Extrait du texte:

============================================================

La Conférence douanière Inter-Caraïbe a instauré un Bureau conjoint de renseignement (BCR) à San Juan (Porto Rico), ainsi qu'un système régional de « clearance » (SRC) permettant d'accéder à une base de données alimentée en temps réel par les différents services des douanes lors de l'accomplissement des formalités douanières. Ce système permet de suivre les mouvements de bateaux de plaisance. Il a été enrichi d'une seconde base de données dans laquelle les administrations membres signalent les saisies de produits prohibés et les autres faits marquants.

Le plan stratégique 2007-2012 adopté par la Conférence douanière Inter-Caraïbe retient sept objectifs : renforcer la coopération en matière de lutte contre la fraude et d'échange d'information ; renforcer et améliorer les contrôles et la sécurité aux frontières ; promouvoir le renforcement des capacités (gestion des ressources humaines et programmes ad hoc) ; moderniser les procédures et législations douanières ; mettre en oeuvre des mesures pour combattre la corruption et renforcer l'intégrité ; promouvoir l'image de marque de la Conférence et le partenariat avec les instances gouvernementales et internationales ; appuyer les efforts de la région en faveur de la facilitation du commerce.

On doit également signaler la signature à San José (Costa Rica), le 10 avril 2003, par neuf Etats de la région (Etats-Unis, Jamaïque, Pays-Bas, Guatemala, Nicaragua, Costa Rica, République dominicaine et France), de l' accord concernant la coopération en vue de la répression du trafic illicite maritime et aérien de stupéfiants et de substances psychotropes dans la région des Caraïbes. L' accord de San José couvre tous les aspects de la coopération en matière de lutte contre les trafics, de l'échange de renseignements aux opérations d'arraisonnement de navires suspects.

Ces accords multilatéraux se doublent d' accords bilatéraux . Ainsi, la France a conclu des accords de coopération policière et douanière avec le Venezuela et la Colombie

Au plan opérationnel, les Etats-Unis jouent un rôle important au travers de la Joint InterAgency Task Force-SouthJIATF-S située à Key West en Floride. Cette structure opérationnelle, à laquelle participent également la France, les Pays-Bas, l'Espagne, le Venezuela et la Colombie, est chargée des opérations de surveillance et de répression du trafic de stupéfiants par voie aérienne et maritime dans cette région.

============================================================

Données de correspondance de points clés
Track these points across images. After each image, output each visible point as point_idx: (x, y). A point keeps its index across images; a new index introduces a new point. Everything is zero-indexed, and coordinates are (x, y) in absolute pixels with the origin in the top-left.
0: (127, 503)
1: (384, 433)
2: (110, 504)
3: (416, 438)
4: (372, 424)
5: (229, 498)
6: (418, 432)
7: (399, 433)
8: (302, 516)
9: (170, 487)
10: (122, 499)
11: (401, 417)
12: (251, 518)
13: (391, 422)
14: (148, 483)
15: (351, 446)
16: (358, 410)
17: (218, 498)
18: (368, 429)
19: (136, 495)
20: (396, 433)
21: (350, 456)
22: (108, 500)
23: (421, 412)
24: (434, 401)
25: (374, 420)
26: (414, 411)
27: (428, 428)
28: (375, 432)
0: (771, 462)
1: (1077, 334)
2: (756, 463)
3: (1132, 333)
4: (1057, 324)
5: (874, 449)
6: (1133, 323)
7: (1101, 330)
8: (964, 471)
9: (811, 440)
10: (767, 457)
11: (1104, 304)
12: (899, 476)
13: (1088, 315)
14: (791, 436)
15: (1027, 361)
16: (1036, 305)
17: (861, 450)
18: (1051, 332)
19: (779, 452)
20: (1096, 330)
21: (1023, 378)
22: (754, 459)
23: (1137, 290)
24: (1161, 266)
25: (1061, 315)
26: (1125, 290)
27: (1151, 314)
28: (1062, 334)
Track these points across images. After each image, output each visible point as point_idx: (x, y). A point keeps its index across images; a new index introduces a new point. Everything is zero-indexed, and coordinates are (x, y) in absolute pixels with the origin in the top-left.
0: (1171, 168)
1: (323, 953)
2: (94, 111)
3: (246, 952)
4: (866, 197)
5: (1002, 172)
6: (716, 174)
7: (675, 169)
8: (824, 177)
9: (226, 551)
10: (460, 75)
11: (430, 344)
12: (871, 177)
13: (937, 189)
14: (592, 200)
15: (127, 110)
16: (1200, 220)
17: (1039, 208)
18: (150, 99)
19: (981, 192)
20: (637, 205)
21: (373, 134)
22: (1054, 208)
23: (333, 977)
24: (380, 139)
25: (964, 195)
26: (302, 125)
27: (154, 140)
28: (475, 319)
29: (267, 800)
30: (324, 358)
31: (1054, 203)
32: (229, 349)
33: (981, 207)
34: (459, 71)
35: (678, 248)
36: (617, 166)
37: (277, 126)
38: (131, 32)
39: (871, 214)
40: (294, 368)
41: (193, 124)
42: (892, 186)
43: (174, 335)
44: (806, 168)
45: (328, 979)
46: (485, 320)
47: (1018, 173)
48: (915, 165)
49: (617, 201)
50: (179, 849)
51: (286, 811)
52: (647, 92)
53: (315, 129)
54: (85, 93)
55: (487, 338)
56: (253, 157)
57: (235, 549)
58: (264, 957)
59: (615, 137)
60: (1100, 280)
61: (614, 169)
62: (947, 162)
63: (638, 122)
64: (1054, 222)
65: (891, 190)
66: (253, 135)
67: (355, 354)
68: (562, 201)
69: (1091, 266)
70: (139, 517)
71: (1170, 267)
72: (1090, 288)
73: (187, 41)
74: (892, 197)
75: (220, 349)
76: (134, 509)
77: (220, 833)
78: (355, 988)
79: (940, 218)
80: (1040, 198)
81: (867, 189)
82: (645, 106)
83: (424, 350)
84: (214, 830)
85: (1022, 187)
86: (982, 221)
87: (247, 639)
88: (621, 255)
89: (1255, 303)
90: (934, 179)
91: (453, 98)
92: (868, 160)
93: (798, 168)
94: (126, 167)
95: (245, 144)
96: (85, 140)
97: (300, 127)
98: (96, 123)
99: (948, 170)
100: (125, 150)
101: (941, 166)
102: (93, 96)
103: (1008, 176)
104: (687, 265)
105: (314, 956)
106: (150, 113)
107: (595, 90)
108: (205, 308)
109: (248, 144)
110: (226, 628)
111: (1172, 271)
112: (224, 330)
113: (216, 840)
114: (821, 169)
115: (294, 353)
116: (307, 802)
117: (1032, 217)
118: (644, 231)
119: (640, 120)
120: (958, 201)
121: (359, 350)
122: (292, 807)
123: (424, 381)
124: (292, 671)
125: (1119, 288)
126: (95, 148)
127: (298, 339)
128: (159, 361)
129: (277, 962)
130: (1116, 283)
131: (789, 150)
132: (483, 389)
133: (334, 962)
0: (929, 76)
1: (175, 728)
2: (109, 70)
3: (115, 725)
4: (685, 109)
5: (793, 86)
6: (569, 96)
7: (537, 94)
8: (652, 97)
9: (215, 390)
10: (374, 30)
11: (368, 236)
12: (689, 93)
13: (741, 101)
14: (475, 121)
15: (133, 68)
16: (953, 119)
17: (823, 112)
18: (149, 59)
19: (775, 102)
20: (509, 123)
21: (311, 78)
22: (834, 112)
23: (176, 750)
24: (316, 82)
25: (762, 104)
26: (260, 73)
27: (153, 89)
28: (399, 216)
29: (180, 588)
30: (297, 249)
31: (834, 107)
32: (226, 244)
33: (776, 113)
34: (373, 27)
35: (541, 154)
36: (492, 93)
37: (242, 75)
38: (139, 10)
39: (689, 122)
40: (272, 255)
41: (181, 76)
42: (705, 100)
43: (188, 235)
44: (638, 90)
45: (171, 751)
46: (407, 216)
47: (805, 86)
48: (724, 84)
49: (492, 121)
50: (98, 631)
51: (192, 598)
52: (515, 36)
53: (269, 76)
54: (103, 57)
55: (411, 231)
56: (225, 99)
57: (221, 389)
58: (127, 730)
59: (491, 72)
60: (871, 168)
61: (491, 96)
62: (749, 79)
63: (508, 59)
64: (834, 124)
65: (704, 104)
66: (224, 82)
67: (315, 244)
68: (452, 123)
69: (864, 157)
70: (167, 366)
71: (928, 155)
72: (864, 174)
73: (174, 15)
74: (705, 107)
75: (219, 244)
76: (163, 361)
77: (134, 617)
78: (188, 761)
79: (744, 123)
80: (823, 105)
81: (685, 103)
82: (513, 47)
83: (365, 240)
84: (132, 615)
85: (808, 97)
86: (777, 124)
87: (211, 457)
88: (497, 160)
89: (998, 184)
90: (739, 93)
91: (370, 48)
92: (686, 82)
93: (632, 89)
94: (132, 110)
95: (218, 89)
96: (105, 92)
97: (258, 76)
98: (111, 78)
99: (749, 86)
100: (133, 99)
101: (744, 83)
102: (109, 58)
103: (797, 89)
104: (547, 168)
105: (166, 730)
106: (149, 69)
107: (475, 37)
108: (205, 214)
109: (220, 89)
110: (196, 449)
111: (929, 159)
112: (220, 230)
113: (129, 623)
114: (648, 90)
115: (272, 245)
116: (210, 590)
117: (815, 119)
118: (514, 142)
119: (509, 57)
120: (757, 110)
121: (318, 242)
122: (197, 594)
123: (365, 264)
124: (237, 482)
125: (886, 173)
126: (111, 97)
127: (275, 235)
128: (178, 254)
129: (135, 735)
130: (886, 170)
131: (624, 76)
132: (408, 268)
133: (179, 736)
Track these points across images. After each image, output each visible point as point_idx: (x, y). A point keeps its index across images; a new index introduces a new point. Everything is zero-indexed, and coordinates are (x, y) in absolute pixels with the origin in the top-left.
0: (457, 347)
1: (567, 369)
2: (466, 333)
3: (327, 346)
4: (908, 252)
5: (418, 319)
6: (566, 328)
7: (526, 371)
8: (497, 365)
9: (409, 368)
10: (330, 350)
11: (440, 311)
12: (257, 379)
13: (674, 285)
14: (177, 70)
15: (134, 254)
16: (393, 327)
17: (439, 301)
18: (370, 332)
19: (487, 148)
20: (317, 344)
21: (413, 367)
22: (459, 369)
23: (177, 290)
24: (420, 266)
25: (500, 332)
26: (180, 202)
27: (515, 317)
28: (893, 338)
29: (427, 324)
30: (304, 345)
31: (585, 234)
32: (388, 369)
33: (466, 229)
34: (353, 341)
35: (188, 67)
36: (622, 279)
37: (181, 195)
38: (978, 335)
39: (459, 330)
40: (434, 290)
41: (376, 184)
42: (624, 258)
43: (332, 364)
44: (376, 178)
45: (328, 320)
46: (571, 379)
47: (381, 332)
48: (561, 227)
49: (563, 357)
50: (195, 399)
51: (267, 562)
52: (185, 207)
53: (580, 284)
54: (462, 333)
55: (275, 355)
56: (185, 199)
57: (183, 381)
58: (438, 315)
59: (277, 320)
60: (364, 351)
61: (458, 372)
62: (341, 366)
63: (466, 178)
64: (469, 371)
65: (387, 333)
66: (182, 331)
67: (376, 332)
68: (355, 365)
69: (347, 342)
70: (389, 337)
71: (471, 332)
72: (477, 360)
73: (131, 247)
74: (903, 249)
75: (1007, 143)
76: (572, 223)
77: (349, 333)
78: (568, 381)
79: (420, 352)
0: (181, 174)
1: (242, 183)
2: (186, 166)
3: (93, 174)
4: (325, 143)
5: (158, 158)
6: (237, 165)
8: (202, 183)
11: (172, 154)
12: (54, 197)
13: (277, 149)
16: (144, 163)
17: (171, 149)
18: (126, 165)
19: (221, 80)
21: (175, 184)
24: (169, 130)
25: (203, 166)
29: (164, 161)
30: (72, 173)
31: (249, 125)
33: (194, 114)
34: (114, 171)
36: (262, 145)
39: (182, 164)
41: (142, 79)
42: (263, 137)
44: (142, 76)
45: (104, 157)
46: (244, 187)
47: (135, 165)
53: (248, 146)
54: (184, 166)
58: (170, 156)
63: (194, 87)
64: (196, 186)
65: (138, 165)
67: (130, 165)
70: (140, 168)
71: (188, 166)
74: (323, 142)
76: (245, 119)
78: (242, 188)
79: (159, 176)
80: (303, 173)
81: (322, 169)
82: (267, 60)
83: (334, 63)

============================================================

Questions:
a: Recopiez le passage du texte sur la coopération douanière dans les Caraïbes allant de « La Conférence douanière Inter-Caraïbe a » jusqu'à « autres faits marquants. ».
b: D'après le texte sur la coopération douanière dans les Caraïbes, quels pays participent, aux côtés des États-Unis, à la structure opérationnelle située à Key West ?

Réponses rédigées:
a:
La Conférence douanière Inter-Caraïbe a instauré un Bureau conjoint de renseignement (BCR) à San Juan (Porto Rico), ainsi qu'un système régional de « clearance » (SRC) permettant d'accéder à une base de données alimentée en temps réel par les différents services des douanes lors de l'accomplissement des formalités douanières. Ce système permet de suivre les mouvements de bateaux de plaisance. Il a été enrichi d'une seconde base de données dans laquelle les administrations membres signalent les saisies de produits prohibés et les autres faits marquants.

b: France, Pays-Bas, Espagne, Venezuela, Colombie.